Data excerpts
* * *

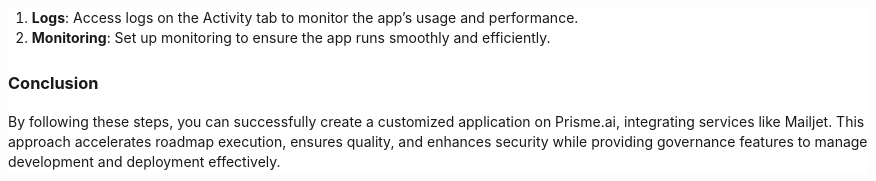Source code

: 1. **Logs**: Access logs on the Activity tab  to monitor the app’s usage and performance.
2. **Monitoring**: Set up monitoring to ensure the app runs smoothly and efficiently.

### Conclusion

By following these steps, you can successfully create a customized application on Prisme.ai, integrating services like Mailjet. This approach accelerates roadmap execution, ensures quality, and enhances security while providing governance features to manage development and deployment effectively.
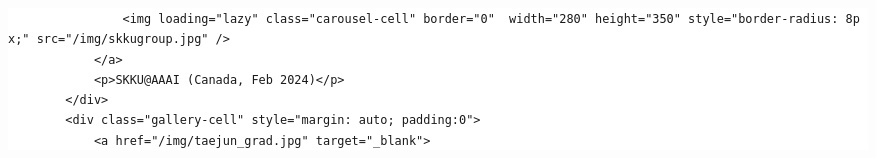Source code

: 			        <img loading="lazy" class="carousel-cell" border="0"  width="280" height="350" style="border-radius: 8px;" src="/img/skkugroup.jpg" />
			    </a>
			    <p>SKKU@AAAI (Canada, Feb 2024)</p>
			</div>
			<div class="gallery-cell" style="margin: auto; padding:0">
			    <a href="/img/taejun_grad.jpg" target="_blank">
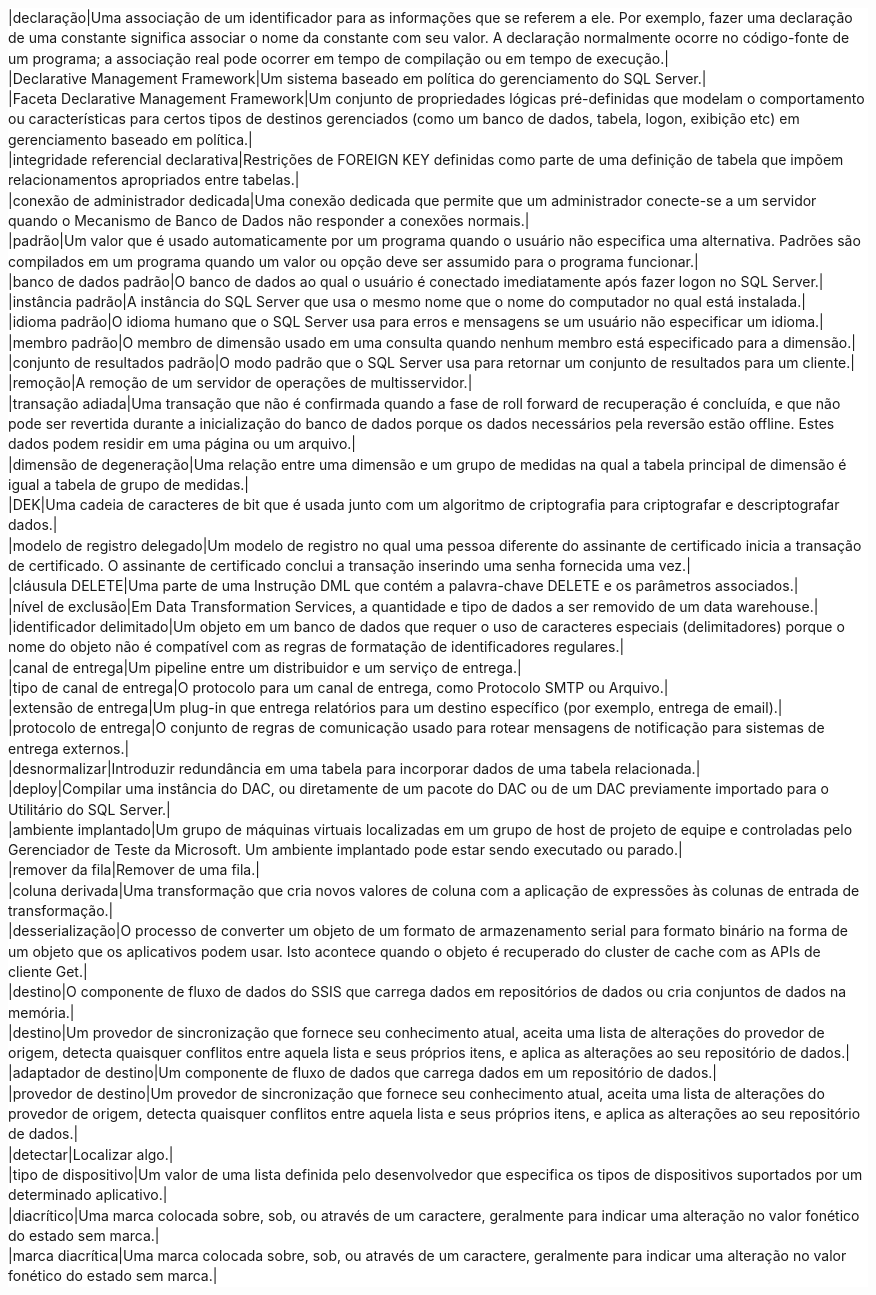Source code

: |declaração|Uma associação de um identificador para as informações que se referem a ele. Por exemplo, fazer uma declaração de uma constante significa associar o nome da constante com seu valor. A declaração normalmente ocorre no código-fonte de um programa; a associação real pode ocorrer em tempo de compilação ou em tempo de execução.|  
|Declarative Management Framework|Um sistema baseado em política do gerenciamento do SQL Server.|  
|Faceta Declarative Management Framework|Um conjunto de propriedades lógicas pré-definidas que modelam o comportamento ou características para certos tipos de destinos gerenciados (como um banco de dados, tabela, logon, exibição etc) em gerenciamento baseado em política.|  
|integridade referencial declarativa|Restrições de FOREIGN KEY definidas como parte de uma definição de tabela que impõem relacionamentos apropriados entre tabelas.|  
|conexão de administrador dedicada|Uma conexão dedicada que permite que um administrador conecte-se a um servidor quando o Mecanismo de Banco de Dados não responder a conexões normais.|  
|padrão|Um valor que é usado automaticamente por um programa quando o usuário não especifica uma alternativa. Padrões são compilados em um programa quando um valor ou opção deve ser assumido para o programa funcionar.|  
|banco de dados padrão|O banco de dados ao qual o usuário é conectado imediatamente após fazer logon no SQL Server.|  
|instância padrão|A instância do SQL Server que usa o mesmo nome que o nome do computador no qual está instalada.|  
|idioma padrão|O idioma humano que o SQL Server usa para erros e mensagens se um usuário não especificar um idioma.|  
|membro padrão|O membro de dimensão usado em uma consulta quando nenhum membro está especificado para a dimensão.|  
|conjunto de resultados padrão|O modo padrão que o SQL Server usa para retornar um conjunto de resultados para um cliente.|  
|remoção|A remoção de um servidor de operações de multisservidor.|  
|transação adiada|Uma transação que não é confirmada quando a fase de roll forward de recuperação é concluída, e que não pode ser revertida durante a inicialização do banco de dados porque os dados necessários pela reversão estão offline. Estes dados podem residir em uma página ou um arquivo.|  
|dimensão de degeneração|Uma relação entre uma dimensão e um grupo de medidas na qual a tabela principal de dimensão é igual a tabela de grupo de medidas.|  
|DEK|Uma cadeia de caracteres de bit que é usada junto com um algoritmo de criptografia para criptografar e descriptografar dados.|  
|modelo de registro delegado|Um modelo de registro no qual uma pessoa diferente do assinante de certificado inicia a transação de certificado. O assinante de certificado conclui a transação inserindo uma senha fornecida uma vez.|  
|cláusula DELETE|Uma parte de uma Instrução DML que contém a palavra-chave DELETE e os parâmetros associados.|  
|nível de exclusão|Em Data Transformation Services, a quantidade e tipo de dados a ser removido de um data warehouse.|  
|identificador delimitado|Um objeto em um banco de dados que requer o uso de caracteres especiais (delimitadores) porque o nome do objeto não é compatível com as regras de formatação de identificadores regulares.|  
|canal de entrega|Um pipeline entre um distribuidor e um serviço de entrega.|  
|tipo de canal de entrega|O protocolo para um canal de entrega, como Protocolo SMTP ou Arquivo.|  
|extensão de entrega|Um plug-in que entrega relatórios para um destino específico (por exemplo, entrega de email).|  
|protocolo de entrega|O conjunto de regras de comunicação usado para rotear mensagens de notificação para sistemas de entrega externos.|  
|desnormalizar|Introduzir redundância em uma tabela para incorporar dados de uma tabela relacionada.|  
|deploy|Compilar uma instância do DAC, ou diretamente de um pacote do DAC ou de um DAC previamente importado para o Utilitário do SQL Server.|  
|ambiente implantado|Um grupo de máquinas virtuais localizadas em um grupo de host de projeto de equipe e controladas pelo Gerenciador de Teste da Microsoft. Um ambiente implantado pode estar sendo executado ou parado.|  
|remover da fila|Remover de uma fila.|  
|coluna derivada|Uma transformação que cria novos valores de coluna com a aplicação de expressões às colunas de entrada de transformação.|  
|desserialização|O processo de converter um objeto de um formato de armazenamento serial para formato binário na forma de um objeto que os aplicativos podem usar. Isto acontece quando o objeto é recuperado do cluster de cache com as APIs de cliente Get.|  
|destino|O componente de fluxo de dados do SSIS que carrega dados em repositórios de dados ou cria conjuntos de dados na memória.|  
|destino|Um provedor de sincronização que fornece seu conhecimento atual, aceita uma lista de alterações do provedor de origem, detecta quaisquer conflitos entre aquela lista e seus próprios itens, e aplica as alterações ao seu repositório de dados.|  
|adaptador de destino|Um componente de fluxo de dados que carrega dados em um repositório de dados.|  
|provedor de destino|Um provedor de sincronização que fornece seu conhecimento atual, aceita uma lista de alterações do provedor de origem, detecta quaisquer conflitos entre aquela lista e seus próprios itens, e aplica as alterações ao seu repositório de dados.|  
|detectar|Localizar algo.|  
|tipo de dispositivo|Um valor de uma lista definida pelo desenvolvedor que especifica os tipos de dispositivos suportados por um determinado aplicativo.|  
|diacrítico|Uma marca colocada sobre, sob, ou através de um caractere, geralmente para indicar uma alteração no valor fonético do estado sem marca.|  
|marca diacrítica|Uma marca colocada sobre, sob, ou através de um caractere, geralmente para indicar uma alteração no valor fonético do estado sem marca.|  
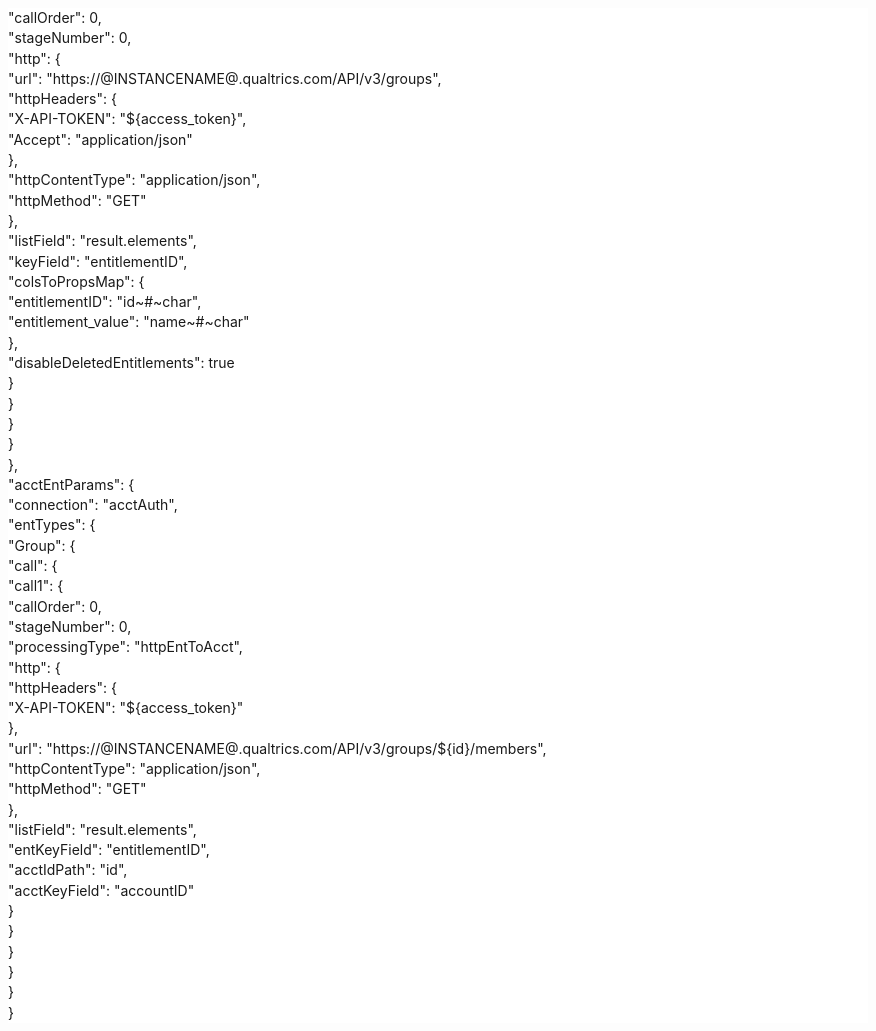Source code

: "callOrder": 0,  
"stageNumber": 0,  
"http": {  
"url": "https://@INSTANCENAME@.qualtrics.com/API/v3/groups",  
"httpHeaders": {  
"X-API-TOKEN": "${access\_token}",  
"Accept": "application/json"  
},  
"httpContentType": "application/json",  
"httpMethod": "GET"  
},  
"listField": "result.elements",  
"keyField": "entitlementID",  
"colsToPropsMap": {  
"entitlementID": "id~#~char",  
"entitlement\_value": "name~#~char"  
},  
"disableDeletedEntitlements": true  
}  
}  
}  
}  
},  
"acctEntParams": {  
"connection": "acctAuth",  
"entTypes": {  
"Group": {  
"call": {  
"call1": {  
"callOrder": 0,  
"stageNumber": 0,  
"processingType": "httpEntToAcct",  
"http": {  
"httpHeaders": {  
"X-API-TOKEN": "${access\_token}"  
},  
"url": "https://@INSTANCENAME@.qualtrics.com/API/v3/groups/${id}/members",  
"httpContentType": "application/json",  
"httpMethod": "GET"  
},  
"listField": "result.elements",  
"entKeyField": "entitlementID",  
"acctIdPath": "id",  
"acctKeyField": "accountID"  
}  
}  
}  
}  
}  
}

* * *

**DIRECTIONS:** Repeat the data exactly. No pictures should appear.

**ANSWER SECTION:**
Source code

: 1. **Logs**: Access logs on the Activity tab  to monitor the app’s usage and performance.
2. **Monitoring**: Set up monitoring to ensure the app runs smoothly and efficiently.

### Conclusion

By following these steps, you can successfully create a customized application on Prisme.ai, integrating services like Mailjet. This approach accelerates roadmap execution, ensures quality, and enhances security while providing governance features to manage development and deployment effectively.
Source code

: 			        <img loading="lazy" class="carousel-cell" border="0"  width="280" height="350" style="border-radius: 8px;" src="/img/skkugroup.jpg" />
			    </a>
			    <p>SKKU@AAAI (Canada, Feb 2024)</p>
			</div>
			<div class="gallery-cell" style="margin: auto; padding:0">
			    <a href="/img/taejun_grad.jpg" target="_blank">
Source code

: |declaração|Uma associação de um identificador para as informações que se referem a ele. Por exemplo, fazer uma declaração de uma constante significa associar o nome da constante com seu valor. A declaração normalmente ocorre no código-fonte de um programa; a associação real pode ocorrer em tempo de compilação ou em tempo de execução.|  
|Declarative Management Framework|Um sistema baseado em política do gerenciamento do SQL Server.|  
|Faceta Declarative Management Framework|Um conjunto de propriedades lógicas pré-definidas que modelam o comportamento ou características para certos tipos de destinos gerenciados (como um banco de dados, tabela, logon, exibição etc) em gerenciamento baseado em política.|  
|integridade referencial declarativa|Restrições de FOREIGN KEY definidas como parte de uma definição de tabela que impõem relacionamentos apropriados entre tabelas.|  
|conexão de administrador dedicada|Uma conexão dedicada que permite que um administrador conecte-se a um servidor quando o Mecanismo de Banco de Dados não responder a conexões normais.|  
|padrão|Um valor que é usado automaticamente por um programa quando o usuário não especifica uma alternativa. Padrões são compilados em um programa quando um valor ou opção deve ser assumido para o programa funcionar.|  
|banco de dados padrão|O banco de dados ao qual o usuário é conectado imediatamente após fazer logon no SQL Server.|  
|instância padrão|A instância do SQL Server que usa o mesmo nome que o nome do computador no qual está instalada.|  
|idioma padrão|O idioma humano que o SQL Server usa para erros e mensagens se um usuário não especificar um idioma.|  
|membro padrão|O membro de dimensão usado em uma consulta quando nenhum membro está especificado para a dimensão.|  
|conjunto de resultados padrão|O modo padrão que o SQL Server usa para retornar um conjunto de resultados para um cliente.|  
|remoção|A remoção de um servidor de operações de multisservidor.|  
|transação adiada|Uma transação que não é confirmada quando a fase de roll forward de recuperação é concluída, e que não pode ser revertida durante a inicialização do banco de dados porque os dados necessários pela reversão estão offline. Estes dados podem residir em uma página ou um arquivo.|  
|dimensão de degeneração|Uma relação entre uma dimensão e um grupo de medidas na qual a tabela principal de dimensão é igual a tabela de grupo de medidas.|  
|DEK|Uma cadeia de caracteres de bit que é usada junto com um algoritmo de criptografia para criptografar e descriptografar dados.|  
|modelo de registro delegado|Um modelo de registro no qual uma pessoa diferente do assinante de certificado inicia a transação de certificado. O assinante de certificado conclui a transação inserindo uma senha fornecida uma vez.|  
|cláusula DELETE|Uma parte de uma Instrução DML que contém a palavra-chave DELETE e os parâmetros associados.|  
|nível de exclusão|Em Data Transformation Services, a quantidade e tipo de dados a ser removido de um data warehouse.|  
|identificador delimitado|Um objeto em um banco de dados que requer o uso de caracteres especiais (delimitadores) porque o nome do objeto não é compatível com as regras de formatação de identificadores regulares.|  
|canal de entrega|Um pipeline entre um distribuidor e um serviço de entrega.|  
|tipo de canal de entrega|O protocolo para um canal de entrega, como Protocolo SMTP ou Arquivo.|  
|extensão de entrega|Um plug-in que entrega relatórios para um destino específico (por exemplo, entrega de email).|  
|protocolo de entrega|O conjunto de regras de comunicação usado para rotear mensagens de notificação para sistemas de entrega externos.|  
|desnormalizar|Introduzir redundância em uma tabela para incorporar dados de uma tabela relacionada.|  
|deploy|Compilar uma instância do DAC, ou diretamente de um pacote do DAC ou de um DAC previamente importado para o Utilitário do SQL Server.|  
|ambiente implantado|Um grupo de máquinas virtuais localizadas em um grupo de host de projeto de equipe e controladas pelo Gerenciador de Teste da Microsoft. Um ambiente implantado pode estar sendo executado ou parado.|  
|remover da fila|Remover de uma fila.|  
|coluna derivada|Uma transformação que cria novos valores de coluna com a aplicação de expressões às colunas de entrada de transformação.|  
|desserialização|O processo de converter um objeto de um formato de armazenamento serial para formato binário na forma de um objeto que os aplicativos podem usar. Isto acontece quando o objeto é recuperado do cluster de cache com as APIs de cliente Get.|  
|destino|O componente de fluxo de dados do SSIS que carrega dados em repositórios de dados ou cria conjuntos de dados na memória.|  
|destino|Um provedor de sincronização que fornece seu conhecimento atual, aceita uma lista de alterações do provedor de origem, detecta quaisquer conflitos entre aquela lista e seus próprios itens, e aplica as alterações ao seu repositório de dados.|  
|adaptador de destino|Um componente de fluxo de dados que carrega dados em um repositório de dados.|  
|provedor de destino|Um provedor de sincronização que fornece seu conhecimento atual, aceita uma lista de alterações do provedor de origem, detecta quaisquer conflitos entre aquela lista e seus próprios itens, e aplica as alterações ao seu repositório de dados.|  
|detectar|Localizar algo.|  
|tipo de dispositivo|Um valor de uma lista definida pelo desenvolvedor que especifica os tipos de dispositivos suportados por um determinado aplicativo.|  
|diacrítico|Uma marca colocada sobre, sob, ou através de um caractere, geralmente para indicar uma alteração no valor fonético do estado sem marca.|  
|marca diacrítica|Uma marca colocada sobre, sob, ou através de um caractere, geralmente para indicar uma alteração no valor fonético do estado sem marca.|  
Source code

: "callOrder": 0,  
"stageNumber": 0,  
"http": {  
"url": "https://@INSTANCENAME@.qualtrics.com/API/v3/groups",  
"httpHeaders": {  
"X-API-TOKEN": "${access\_token}",  
"Accept": "application/json"  
},  
"httpContentType": "application/json",  
"httpMethod": "GET"  
},  
"listField": "result.elements",  
"keyField": "entitlementID",  
"colsToPropsMap": {  
"entitlementID": "id~#~char",  
"entitlement\_value": "name~#~char"  
},  
"disableDeletedEntitlements": true  
}  
}  
}  
}  
},  
"acctEntParams": {  
"connection": "acctAuth",  
"entTypes": {  
"Group": {  
"call": {  
"call1": {  
"callOrder": 0,  
"stageNumber": 0,  
"processingType": "httpEntToAcct",  
"http": {  
"httpHeaders": {  
"X-API-TOKEN": "${access\_token}"  
},  
"url": "https://@INSTANCENAME@.qualtrics.com/API/v3/groups/${id}/members",  
"httpContentType": "application/json",  
"httpMethod": "GET"  
},  
"listField": "result.elements",  
"entKeyField": "entitlementID",  
"acctIdPath": "id",  
"acctKeyField": "accountID"  
}  
}  
}  
}  
}  
}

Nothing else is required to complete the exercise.